• _REQUIRED ACTION_
Copy the material below, putting "Precision" in place of "Rounding" and changing nothing else. Leave the pictures out of your copy.

• _DATA_
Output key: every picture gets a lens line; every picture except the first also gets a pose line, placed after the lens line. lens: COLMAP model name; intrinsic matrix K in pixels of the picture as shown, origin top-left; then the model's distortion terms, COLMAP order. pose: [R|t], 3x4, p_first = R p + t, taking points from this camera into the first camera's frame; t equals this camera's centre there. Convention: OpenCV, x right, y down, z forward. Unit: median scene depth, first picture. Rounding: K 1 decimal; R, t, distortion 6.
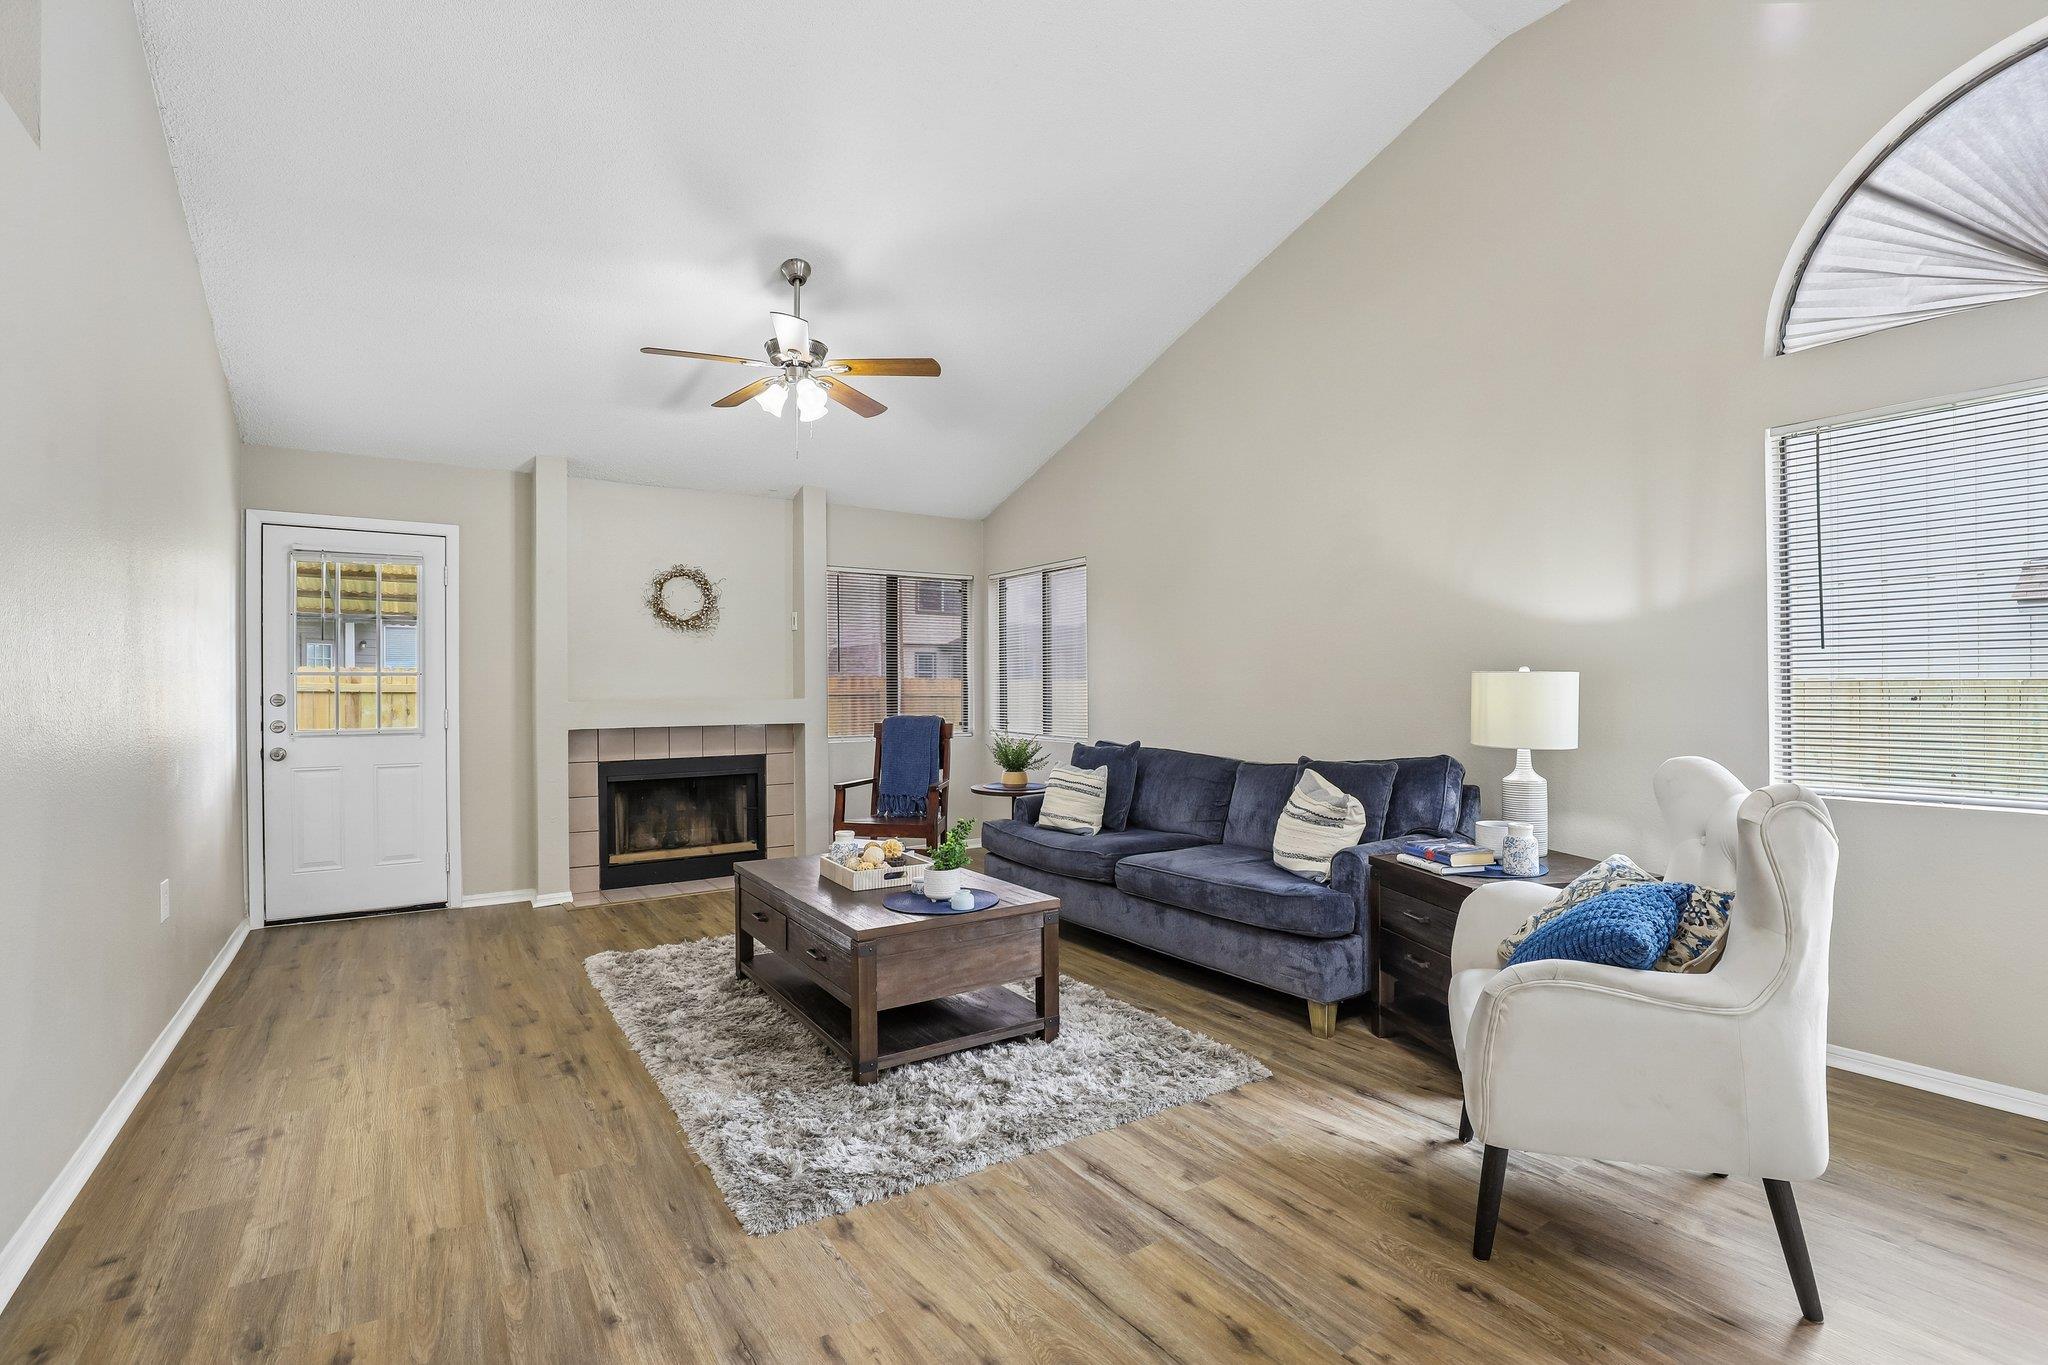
lens RADIAL K [[942.6, 0, 1043.3], [0, 942.6, 689.8], [0, 0, 1]] dist [-0.037129, 0.008790]
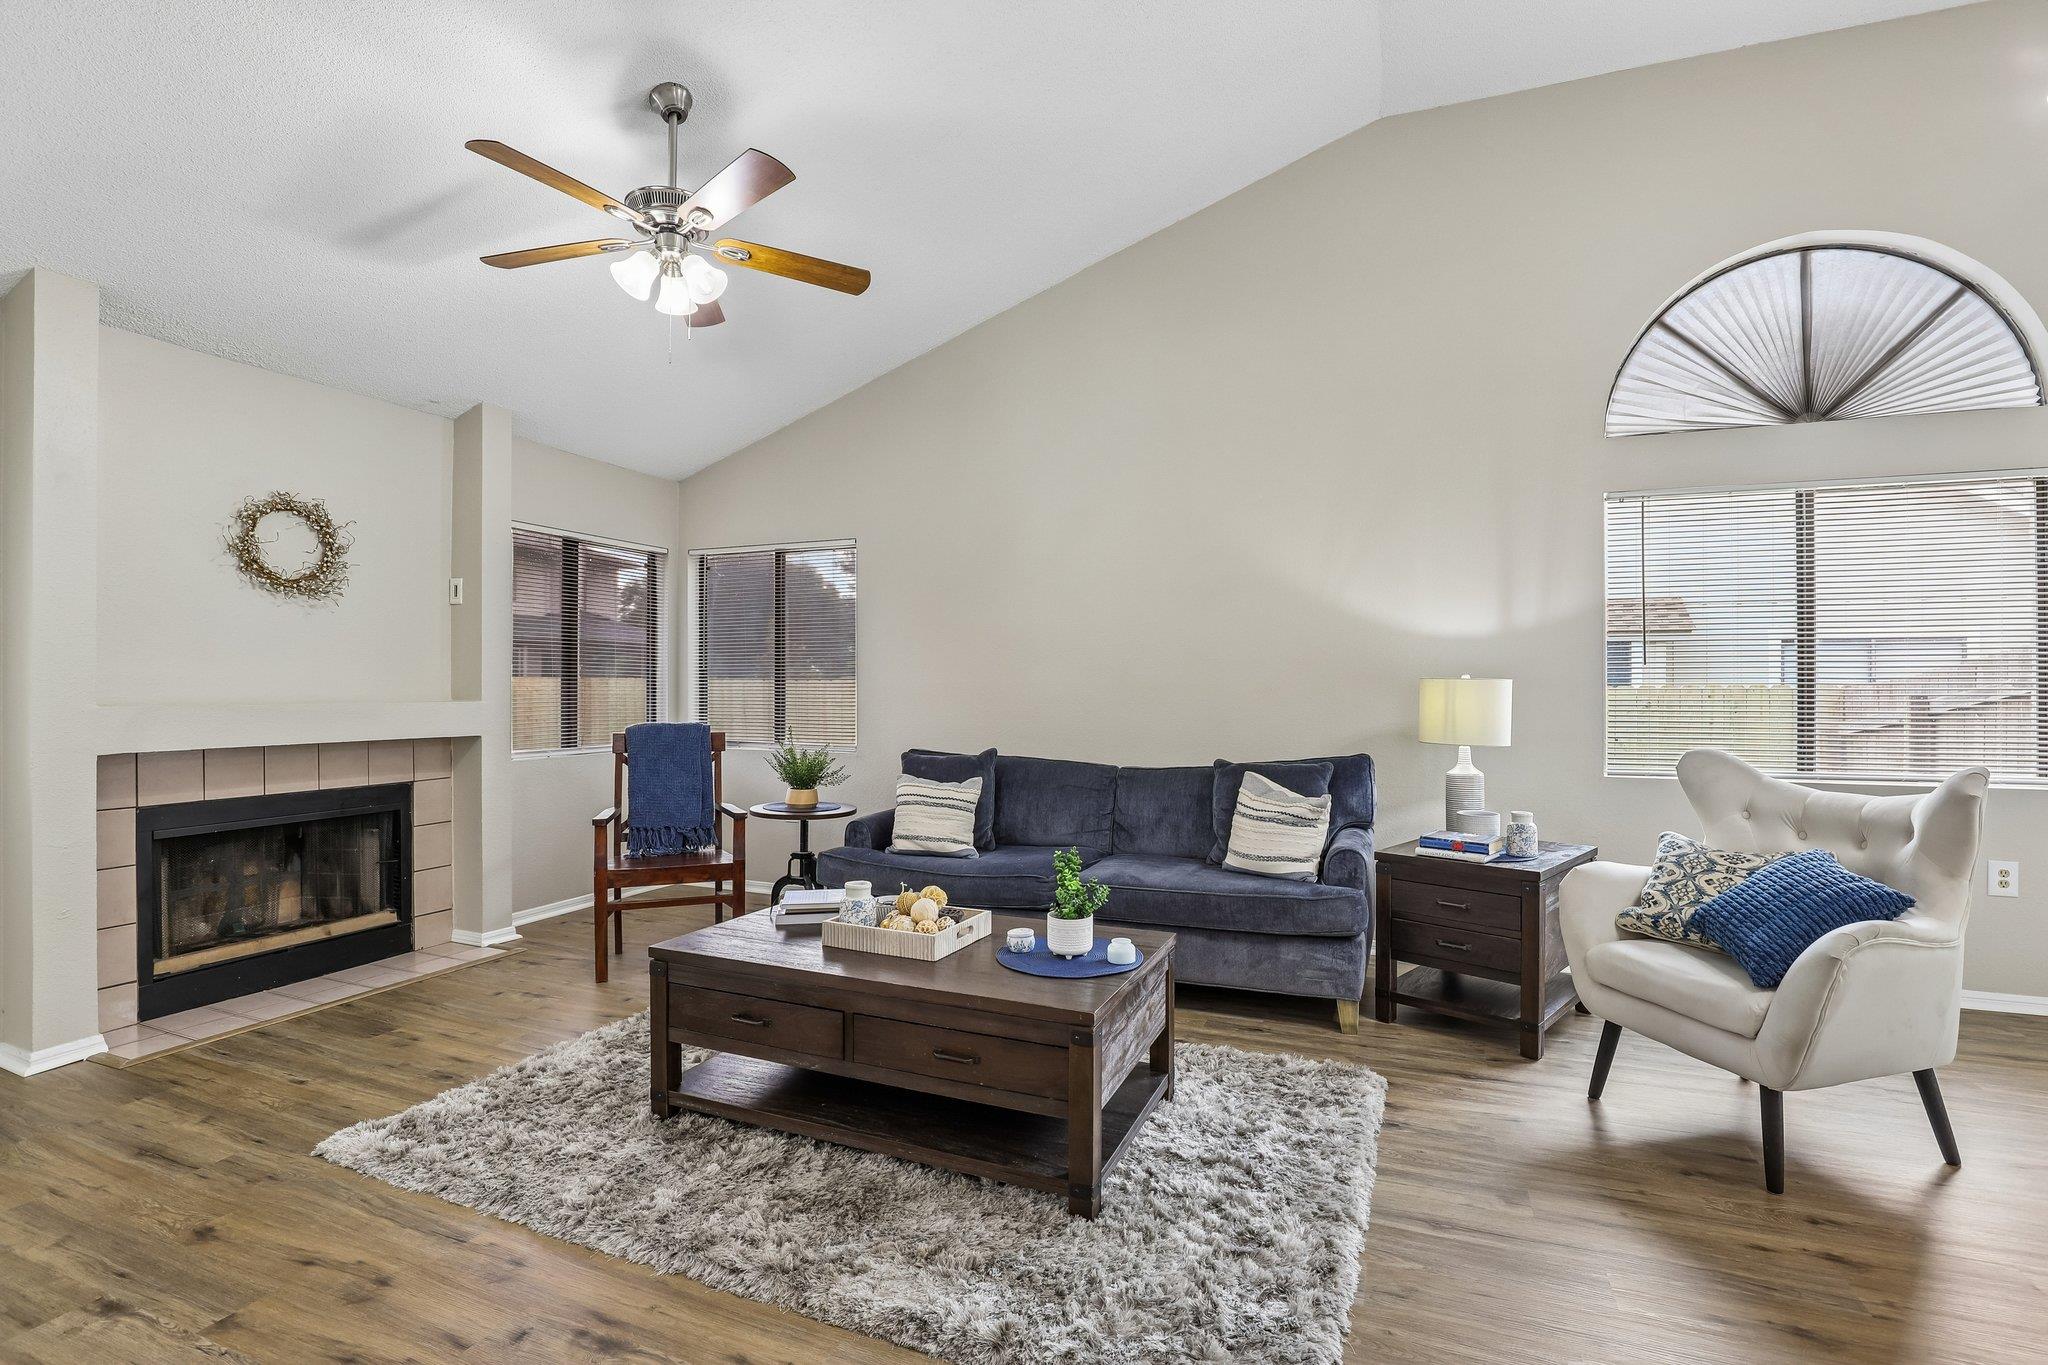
lens RADIAL K [[942.6, 0, 1022.4], [0, 942.6, 687.8], [0, 0, 1]] dist [-0.037129, 0.008790]
pose [[0.832092, 0.007383, 0.554588, -0.432166], [-0.006292, 0.999973, -0.003872, -0.000294], [-0.554602, -0.000268, 0.832116, 0.264075]]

• _RESULT BELOW_
Output key: every picture gets a lens line; every picture except the first also gets a pose line, placed after the lens line. lens: COLMAP model name; intrinsic matrix K in pixels of the picture as shown, origin top-left; then the model's distortion terms, COLMAP order. pose: [R|t], 3x4, p_first = R p + t, taking points from this camera into the first camera's frame; t equals this camera's centre there. Convention: OpenCV, x right, y down, z forward. Unit: median scene depth, first picture. Precision: K 1 decimal; R, t, distortion 6.
lens RADIAL K [[942.6, 0, 1043.3], [0, 942.6, 689.8], [0, 0, 1]] dist [-0.037129, 0.008790]
lens RADIAL K [[942.6, 0, 1022.4], [0, 942.6, 687.8], [0, 0, 1]] dist [-0.037129, 0.008790]
pose [[0.832092, 0.007383, 0.554588, -0.432166], [-0.006292, 0.999973, -0.003872, -0.000294], [-0.554602, -0.000268, 0.832116, 0.264075]]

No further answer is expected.